Records from a data source
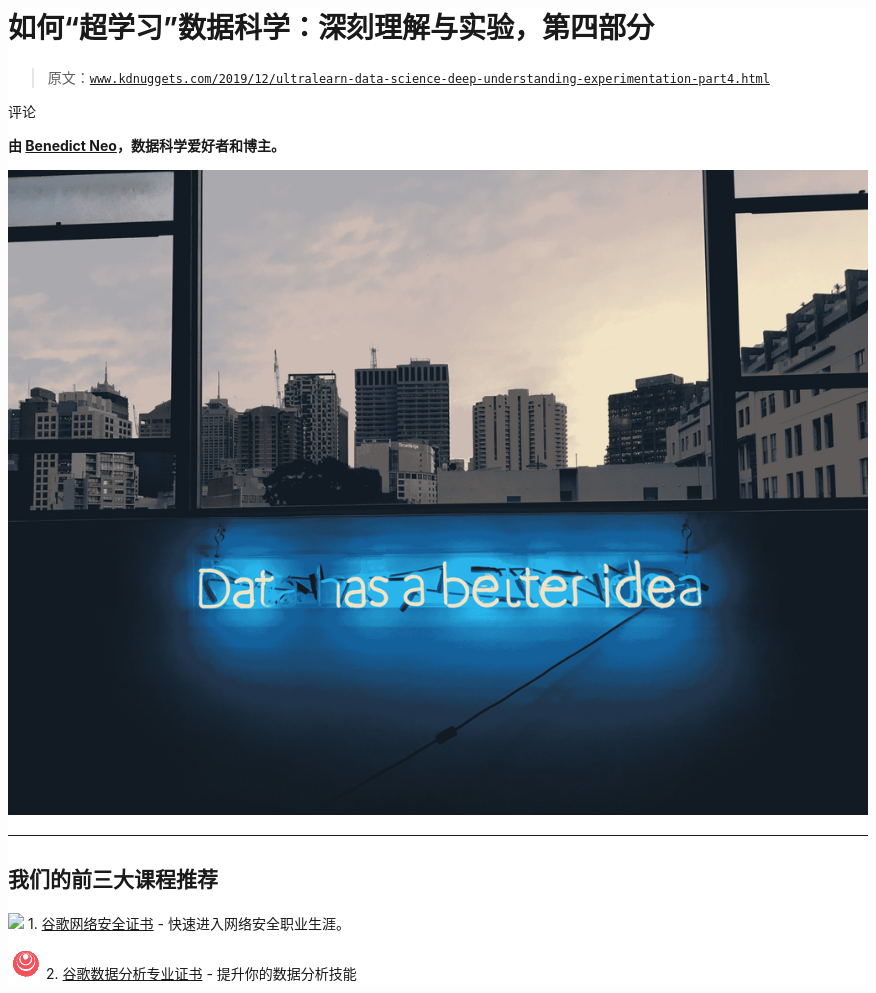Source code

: # 如何“超学习”数据科学：深刻理解与实验，第四部分

> 原文：[`www.kdnuggets.com/2019/12/ultralearn-data-science-deep-understanding-experimentation-part4.html`](https://www.kdnuggets.com/2019/12/ultralearn-data-science-deep-understanding-experimentation-part4.html)

评论

**由 [Benedict Neo](https://www.linkedin.com/in/benthecoder/)，数据科学爱好者和博主。**

![](img/07d18488283f0b9431283af8de022899.png)

* * *

## 我们的前三大课程推荐

![](img/0244c01ba9267c002ef39d4907e0b8fb.png) 1\. [谷歌网络安全证书](https://www.kdnuggets.com/google-cybersecurity) - 快速进入网络安全职业生涯。

![](img/e225c49c3c91745821c8c0368bf04711.png) 2\. [谷歌数据分析专业证书](https://www.kdnuggets.com/google-data-analytics) - 提升你的数据分析技能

**Task item:**
Nothing but an exact copy of the data, without pictures, should be returned.

**Final answer:**
Source code

: # 如何“超学习”数据科学：深刻理解与实验，第四部分

> 原文：[`www.kdnuggets.com/2019/12/ultralearn-data-science-deep-understanding-experimentation-part4.html`](https://www.kdnuggets.com/2019/12/ultralearn-data-science-deep-understanding-experimentation-part4.html)

评论

**由 [Benedict Neo](https://www.linkedin.com/in/benthecoder/)，数据科学爱好者和博主。**

![](img/07d18488283f0b9431283af8de022899.png)

* * *

## 我们的前三大课程推荐

![](img/0244c01ba9267c002ef39d4907e0b8fb.png) 1\. [谷歌网络安全证书](https://www.kdnuggets.com/google-cybersecurity) - 快速进入网络安全职业生涯。

![](img/e225c49c3c91745821c8c0368bf04711.png) 2\. [谷歌数据分析专业证书](https://www.kdnuggets.com/google-data-analytics) - 提升你的数据分析技能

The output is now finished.